Homélie de Mgr Batut

« Si quelqu’un a soif, qu’il vienne à moi, et qu’il boive celui qui croit en moi :
De son sein couleront des fleuves d’eau vive. »

Les « nouvelles technologies » font de plus en plus parler d’elles aujourd’hui.

Ce qui provoque fascination chez les uns, inquiétude chez les autres, c’est l’éventualité de les appliquer à l’homme : on se met à parler d’homme « augmenté », voire même de « transhumanisme », avec l’ambition de venir à bout de toutes les limites de notre vie humaine.

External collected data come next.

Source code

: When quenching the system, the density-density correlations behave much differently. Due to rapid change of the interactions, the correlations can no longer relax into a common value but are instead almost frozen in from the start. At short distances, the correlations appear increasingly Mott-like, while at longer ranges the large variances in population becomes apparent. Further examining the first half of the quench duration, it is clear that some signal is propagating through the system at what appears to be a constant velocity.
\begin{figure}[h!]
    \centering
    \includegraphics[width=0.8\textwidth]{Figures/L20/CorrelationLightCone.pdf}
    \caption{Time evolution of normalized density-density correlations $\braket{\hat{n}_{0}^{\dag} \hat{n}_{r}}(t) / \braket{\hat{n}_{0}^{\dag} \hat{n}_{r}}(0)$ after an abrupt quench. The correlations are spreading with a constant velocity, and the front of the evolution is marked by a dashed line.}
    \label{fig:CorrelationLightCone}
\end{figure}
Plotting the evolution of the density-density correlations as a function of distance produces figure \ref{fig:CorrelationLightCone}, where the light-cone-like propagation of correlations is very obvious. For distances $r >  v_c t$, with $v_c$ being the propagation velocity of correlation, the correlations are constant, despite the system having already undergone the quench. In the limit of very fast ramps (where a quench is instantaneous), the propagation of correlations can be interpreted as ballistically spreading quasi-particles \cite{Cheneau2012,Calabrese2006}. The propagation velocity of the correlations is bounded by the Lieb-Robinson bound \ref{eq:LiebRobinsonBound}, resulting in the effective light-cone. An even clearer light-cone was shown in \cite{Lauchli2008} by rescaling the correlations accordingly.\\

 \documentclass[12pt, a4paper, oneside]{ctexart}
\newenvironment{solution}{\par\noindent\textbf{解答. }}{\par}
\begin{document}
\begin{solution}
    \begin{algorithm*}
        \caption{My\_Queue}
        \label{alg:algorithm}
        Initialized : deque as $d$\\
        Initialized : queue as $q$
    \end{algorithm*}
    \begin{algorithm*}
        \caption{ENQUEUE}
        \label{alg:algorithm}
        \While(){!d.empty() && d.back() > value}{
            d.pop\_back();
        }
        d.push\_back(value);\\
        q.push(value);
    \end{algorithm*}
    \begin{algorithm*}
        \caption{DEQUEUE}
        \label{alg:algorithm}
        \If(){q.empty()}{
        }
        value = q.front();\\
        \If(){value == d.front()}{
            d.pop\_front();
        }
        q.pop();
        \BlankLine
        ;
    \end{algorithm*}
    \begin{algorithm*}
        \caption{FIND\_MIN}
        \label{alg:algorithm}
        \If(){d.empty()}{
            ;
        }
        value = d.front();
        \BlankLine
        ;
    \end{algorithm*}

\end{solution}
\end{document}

Un transhumaniste (Charles Zarka) écrivait récemment :

« Il faut abolir tout ce qu’il reste de naturel dans l’homme, pour que celui-ci puisse s’accomplir dans un être autre, qui ne connaîtrait plus la naissance, la maladie, l’échec, la souffrance et la mort… Une société sans conflits où tous les désirs seraient satisfaits puisqu’il n’y aurait plus de désirs, ni rien à désirer, où la soumission à l’autorité ne poserait plus de problème. Ce serait alors l’avènement d’un être déchargé des limites que lui impose son corps précaire, fragile, insatisfait et mortel. »

Ce rêve de l’humanité de se dépasser elle-même et de s’affranchir des limites de sa condition naturelle n’est pas nouveau : le mythe de Babel dont nous entendions le récit tout à l’heure nous rappelle qu’il est aussi vieux que le monde. C’est, d’un certain point de vue, une des grandeurs de l’homme que de chercher sans cesse à se dépasser lui-même.

Mais cela nous invite à nous poser une question : celle de savoir comment nous pouvons nous dépasser nous-mêmes.